# [PROBLEM TO WORK ON]
Exclude the images and transcribe the entries below precisely.

# [LISTED RECORDS]
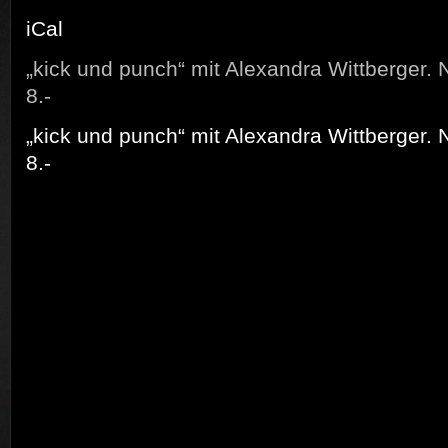
iCal
„kick und punch“ mit Alexandra Wittberger. N
8.-
„kick und punch“ mit Alexandra Wittberger. N
8.-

# [WRITTEN REPLY]
iCal
„kick und punch“ mit Alexandra Wittberger. N
8.-
„kick und punch“ mit Alexandra Wittberger. N
8.-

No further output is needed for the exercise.